Sandro is an Italian short form of Alessandro, from Greek Alexandros, meaning defender of men.
Sandro is the warm, sun-baked Italian and Spanish short form of Alessandro — the Italian version of Alexander, itself from the Greek Alexandros, meaning "defender of men." While Alexander the Great made the full form immortal in the annals of conquest, Sandro traveled a different path: intimate, artistic, distinctly Mediterranean. It is a name that feels like an afternoon in Florence rather than a battlefield.
The most celebrated bearer is undoubtedly Alessandro di Mariano di Vanni Filipepi, known to the world as Sandro Botticelli. The fifteenth-century Florentine painter gave the Renaissance two of its most enduring images — "The Birth of Venus" and "Primavera" — and in doing so gave the name Sandro an indelible association with beauty, myth, and humanist vision. His works, largely forgotten for centuries and then rediscovered with rapturous intensity in the nineteenth century, now define a certain ideal of Western aesthetic culture.

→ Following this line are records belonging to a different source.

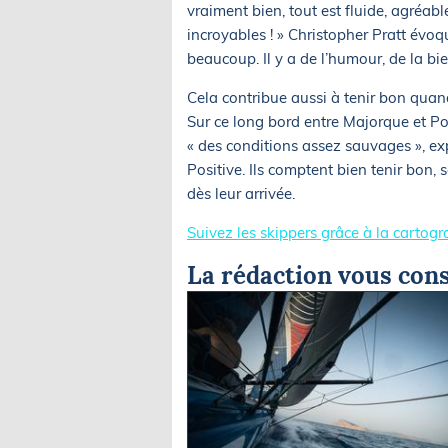
vraiment bien, tout est fluide, agréabl
incroyables ! » Christopher Pratt évoq
beaucoup. Il y a de l’humour, de la bi
Cela contribue aussi à tenir bon quand
Sur ce long bord entre Majorque et Po
« des conditions assez sauvages », 
Positive. Ils comptent bien tenir bon, s
dès leur arrivée.
Suivez les skippers grâce à la cartogra
La rédaction vous cons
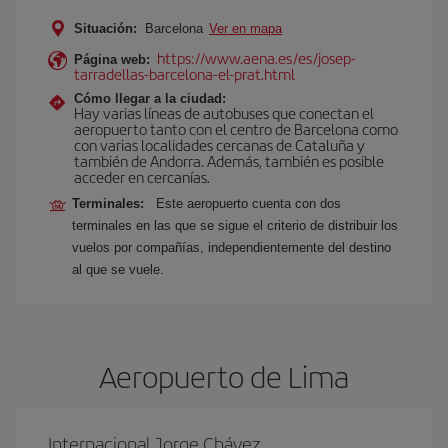
Situación:
Barcelona
Ver en mapa
https://www.aena.es/es/josep-
Página web:
tarradellas-barcelona-el-prat.html
Cómo llegar a la ciudad:
Hay varias líneas de autobuses que conectan el
aeropuerto tanto con el centro de Barcelona como
con varias localidades cercanas de Cataluña y
también de Andorra. Además, también es posible
acceder en cercanías.
Terminales:
Este aeropuerto cuenta con dos
terminales en las que se sigue el criterio de distribuir los
vuelos por compañías, independientemente del destino
al que se vuele.
Aeropuerto de Lima
Internacional Jorge Chávez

Beyond Botticelli, Sandro has remained a beloved given name throughout Italy, carrying both an informal warmth and a quiet cultural weight. In the twentieth century the Argentine-Italian director Sandro Perinetti and various musicians and athletes across the Mediterranean world kept it in gentle circulation. For parents outside Italy, Sandro offers an approachable entry into Romance-language naming — short, melodic, impossible to mispronounce, and carrying the full heritage of Alexandrian grandeur distilled into something human-sized and painterly.